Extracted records
■ ■ ■ ■ ■ ■ ■

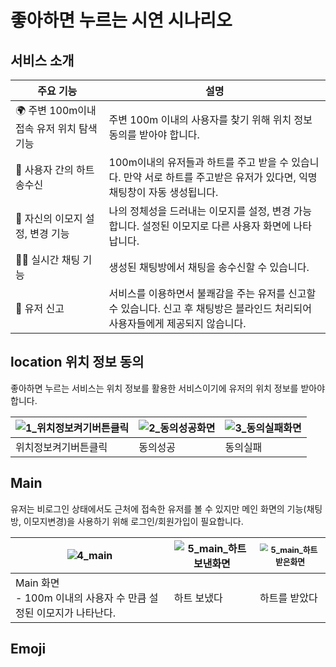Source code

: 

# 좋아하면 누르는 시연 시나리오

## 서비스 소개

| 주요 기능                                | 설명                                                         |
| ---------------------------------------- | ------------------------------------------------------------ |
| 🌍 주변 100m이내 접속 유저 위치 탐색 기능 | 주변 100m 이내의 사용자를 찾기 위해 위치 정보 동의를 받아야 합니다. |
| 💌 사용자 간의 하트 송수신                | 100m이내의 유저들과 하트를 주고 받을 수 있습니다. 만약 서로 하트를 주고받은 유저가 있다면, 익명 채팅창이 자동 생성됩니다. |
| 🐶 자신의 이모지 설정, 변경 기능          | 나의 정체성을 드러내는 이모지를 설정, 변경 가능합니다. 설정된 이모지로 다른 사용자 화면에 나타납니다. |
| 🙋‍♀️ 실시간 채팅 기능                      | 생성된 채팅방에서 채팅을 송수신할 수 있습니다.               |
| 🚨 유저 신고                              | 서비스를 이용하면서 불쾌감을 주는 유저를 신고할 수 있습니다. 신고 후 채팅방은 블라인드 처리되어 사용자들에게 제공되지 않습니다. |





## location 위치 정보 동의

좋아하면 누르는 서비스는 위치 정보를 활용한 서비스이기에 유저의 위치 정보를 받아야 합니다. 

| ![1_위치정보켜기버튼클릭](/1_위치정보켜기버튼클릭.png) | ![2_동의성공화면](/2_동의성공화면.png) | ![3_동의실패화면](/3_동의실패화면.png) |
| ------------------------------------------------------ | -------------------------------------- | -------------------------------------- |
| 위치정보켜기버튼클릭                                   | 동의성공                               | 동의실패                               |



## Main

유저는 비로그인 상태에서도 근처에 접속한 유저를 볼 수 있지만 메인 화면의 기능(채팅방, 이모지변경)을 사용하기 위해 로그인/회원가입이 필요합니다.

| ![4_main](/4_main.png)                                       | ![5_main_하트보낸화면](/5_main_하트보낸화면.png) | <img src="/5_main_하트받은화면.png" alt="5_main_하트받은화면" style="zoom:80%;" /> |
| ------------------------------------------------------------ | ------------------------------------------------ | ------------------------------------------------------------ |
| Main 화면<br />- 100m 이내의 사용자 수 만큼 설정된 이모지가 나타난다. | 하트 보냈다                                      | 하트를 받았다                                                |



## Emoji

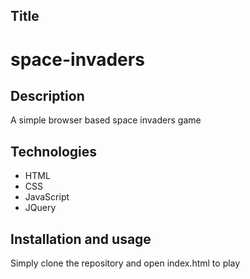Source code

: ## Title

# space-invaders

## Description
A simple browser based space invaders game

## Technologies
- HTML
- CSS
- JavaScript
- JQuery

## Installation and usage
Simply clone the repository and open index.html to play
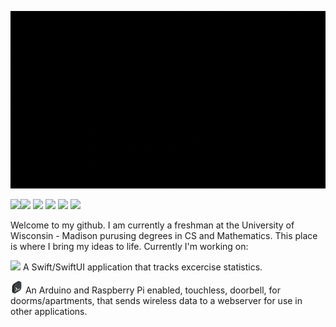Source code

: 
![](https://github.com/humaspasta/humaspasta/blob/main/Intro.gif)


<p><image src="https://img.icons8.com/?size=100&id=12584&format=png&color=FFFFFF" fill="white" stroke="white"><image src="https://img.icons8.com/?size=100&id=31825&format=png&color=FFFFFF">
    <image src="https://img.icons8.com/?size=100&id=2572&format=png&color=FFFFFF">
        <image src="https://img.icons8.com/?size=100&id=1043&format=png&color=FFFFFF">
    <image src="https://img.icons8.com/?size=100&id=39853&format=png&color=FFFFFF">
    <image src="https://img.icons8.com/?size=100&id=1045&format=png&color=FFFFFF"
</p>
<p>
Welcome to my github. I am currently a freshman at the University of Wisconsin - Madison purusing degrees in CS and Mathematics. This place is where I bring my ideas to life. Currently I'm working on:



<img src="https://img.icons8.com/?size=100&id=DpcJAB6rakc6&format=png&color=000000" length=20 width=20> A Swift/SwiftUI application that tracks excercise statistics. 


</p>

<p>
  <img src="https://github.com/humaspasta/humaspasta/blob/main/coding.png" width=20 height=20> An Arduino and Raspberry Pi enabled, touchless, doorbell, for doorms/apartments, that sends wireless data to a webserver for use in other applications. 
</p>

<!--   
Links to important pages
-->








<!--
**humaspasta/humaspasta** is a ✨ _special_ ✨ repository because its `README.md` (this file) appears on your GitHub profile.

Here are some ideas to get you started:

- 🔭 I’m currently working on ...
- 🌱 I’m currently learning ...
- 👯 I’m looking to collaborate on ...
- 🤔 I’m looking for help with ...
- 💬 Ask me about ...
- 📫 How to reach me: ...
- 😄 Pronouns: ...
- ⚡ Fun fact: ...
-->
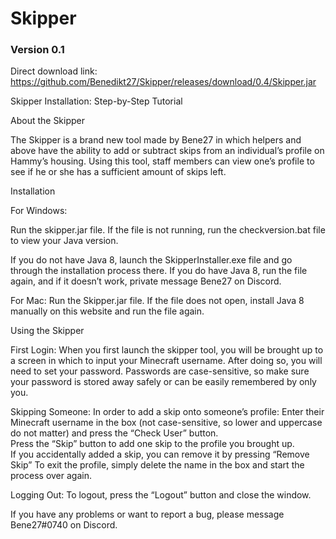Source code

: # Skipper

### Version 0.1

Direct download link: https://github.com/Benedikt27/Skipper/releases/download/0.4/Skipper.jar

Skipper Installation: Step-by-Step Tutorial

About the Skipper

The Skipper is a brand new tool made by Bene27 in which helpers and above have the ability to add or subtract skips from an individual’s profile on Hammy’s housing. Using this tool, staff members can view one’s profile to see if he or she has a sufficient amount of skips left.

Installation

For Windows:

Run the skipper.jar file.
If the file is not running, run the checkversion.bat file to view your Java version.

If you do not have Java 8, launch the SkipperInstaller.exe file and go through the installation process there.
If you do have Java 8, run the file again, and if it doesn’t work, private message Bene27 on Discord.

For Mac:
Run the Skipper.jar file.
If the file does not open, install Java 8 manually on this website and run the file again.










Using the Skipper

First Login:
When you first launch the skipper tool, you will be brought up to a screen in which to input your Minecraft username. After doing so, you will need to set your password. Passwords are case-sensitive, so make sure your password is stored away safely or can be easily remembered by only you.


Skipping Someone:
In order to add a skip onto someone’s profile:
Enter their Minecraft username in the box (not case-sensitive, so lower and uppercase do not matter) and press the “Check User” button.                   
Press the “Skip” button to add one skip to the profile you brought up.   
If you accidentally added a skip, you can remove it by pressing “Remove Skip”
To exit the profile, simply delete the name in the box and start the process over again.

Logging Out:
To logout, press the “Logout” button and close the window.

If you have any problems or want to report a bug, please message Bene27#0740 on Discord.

■ ■ ■ ■ ■ ■ ■

PROBLEM TO WORK ON
Please retype the data exactly, but do not carry over any picture.

WRITTEN RESPONSE
Source code

: 

# 좋아하면 누르는 시연 시나리오

## 서비스 소개

| 주요 기능                                | 설명                                                         |
| ---------------------------------------- | ------------------------------------------------------------ |
| 🌍 주변 100m이내 접속 유저 위치 탐색 기능 | 주변 100m 이내의 사용자를 찾기 위해 위치 정보 동의를 받아야 합니다. |
| 💌 사용자 간의 하트 송수신                | 100m이내의 유저들과 하트를 주고 받을 수 있습니다. 만약 서로 하트를 주고받은 유저가 있다면, 익명 채팅창이 자동 생성됩니다. |
| 🐶 자신의 이모지 설정, 변경 기능          | 나의 정체성을 드러내는 이모지를 설정, 변경 가능합니다. 설정된 이모지로 다른 사용자 화면에 나타납니다. |
| 🙋‍♀️ 실시간 채팅 기능                      | 생성된 채팅방에서 채팅을 송수신할 수 있습니다.               |
| 🚨 유저 신고                              | 서비스를 이용하면서 불쾌감을 주는 유저를 신고할 수 있습니다. 신고 후 채팅방은 블라인드 처리되어 사용자들에게 제공되지 않습니다. |





## location 위치 정보 동의

좋아하면 누르는 서비스는 위치 정보를 활용한 서비스이기에 유저의 위치 정보를 받아야 합니다. 

| ![1_위치정보켜기버튼클릭](/1_위치정보켜기버튼클릭.png) | ![2_동의성공화면](/2_동의성공화면.png) | ![3_동의실패화면](/3_동의실패화면.png) |
| ------------------------------------------------------ | -------------------------------------- | -------------------------------------- |
| 위치정보켜기버튼클릭                                   | 동의성공                               | 동의실패                               |



## Main

유저는 비로그인 상태에서도 근처에 접속한 유저를 볼 수 있지만 메인 화면의 기능(채팅방, 이모지변경)을 사용하기 위해 로그인/회원가입이 필요합니다.

| ![4_main](/4_main.png)                                       | ![5_main_하트보낸화면](/5_main_하트보낸화면.png) | <img src="/5_main_하트받은화면.png" alt="5_main_하트받은화면" style="zoom:80%;" /> |
| ------------------------------------------------------------ | ------------------------------------------------ | ------------------------------------------------------------ |
| Main 화면<br />- 100m 이내의 사용자 수 만큼 설정된 이모지가 나타난다. | 하트 보냈다                                      | 하트를 받았다                                                |



## Emoji

Source code

: ## Title

# space-invaders

## Description
A simple browser based space invaders game

## Technologies
- HTML
- CSS
- JavaScript
- JQuery

## Installation and usage
Simply clone the repository and open index.html to play
Source code

: 
![](https://github.com/humaspasta/humaspasta/blob/main/Intro.gif)


<p><image src="https://img.icons8.com/?size=100&id=12584&format=png&color=FFFFFF" fill="white" stroke="white"><image src="https://img.icons8.com/?size=100&id=31825&format=png&color=FFFFFF">
    <image src="https://img.icons8.com/?size=100&id=2572&format=png&color=FFFFFF">
        <image src="https://img.icons8.com/?size=100&id=1043&format=png&color=FFFFFF">
    <image src="https://img.icons8.com/?size=100&id=39853&format=png&color=FFFFFF">
    <image src="https://img.icons8.com/?size=100&id=1045&format=png&color=FFFFFF"
</p>
<p>
Welcome to my github. I am currently a freshman at the University of Wisconsin - Madison purusing degrees in CS and Mathematics. This place is where I bring my ideas to life. Currently I'm working on:



<img src="https://img.icons8.com/?size=100&id=DpcJAB6rakc6&format=png&color=000000" length=20 width=20> A Swift/SwiftUI application that tracks excercise statistics. 


</p>

<p>
  <img src="https://github.com/humaspasta/humaspasta/blob/main/coding.png" width=20 height=20> An Arduino and Raspberry Pi enabled, touchless, doorbell, for doorms/apartments, that sends wireless data to a webserver for use in other applications. 
</p>

<!--   
Links to important pages
-->








<!--
**humaspasta/humaspasta** is a ✨ _special_ ✨ repository because its `README.md` (this file) appears on your GitHub profile.

Here are some ideas to get you started:

- 🔭 I’m currently working on ...
- 🌱 I’m currently learning ...
- 👯 I’m looking to collaborate on ...
- 🤔 I’m looking for help with ...
- 💬 Ask me about ...
- 📫 How to reach me: ...
- 😄 Pronouns: ...
- ⚡ Fun fact: ...
-->
Source code

: # Skipper

### Version 0.1

Direct download link: https://github.com/Benedikt27/Skipper/releases/download/0.4/Skipper.jar

Skipper Installation: Step-by-Step Tutorial

About the Skipper

The Skipper is a brand new tool made by Bene27 in which helpers and above have the ability to add or subtract skips from an individual’s profile on Hammy’s housing. Using this tool, staff members can view one’s profile to see if he or she has a sufficient amount of skips left.

Installation

For Windows:

Run the skipper.jar file.
If the file is not running, run the checkversion.bat file to view your Java version.

If you do not have Java 8, launch the SkipperInstaller.exe file and go through the installation process there.
If you do have Java 8, run the file again, and if it doesn’t work, private message Bene27 on Discord.

For Mac:
Run the Skipper.jar file.
If the file does not open, install Java 8 manually on this website and run the file again.










Using the Skipper

First Login:
When you first launch the skipper tool, you will be brought up to a screen in which to input your Minecraft username. After doing so, you will need to set your password. Passwords are case-sensitive, so make sure your password is stored away safely or can be easily remembered by only you.


Skipping Someone:
In order to add a skip onto someone’s profile:
Enter their Minecraft username in the box (not case-sensitive, so lower and uppercase do not matter) and press the “Check User” button.                   
Press the “Skip” button to add one skip to the profile you brought up.   
If you accidentally added a skip, you can remove it by pressing “Remove Skip”
To exit the profile, simply delete the name in the box and start the process over again.

Logging Out:
To logout, press the “Logout” button and close the window.

If you have any problems or want to report a bug, please message Bene27#0740 on Discord.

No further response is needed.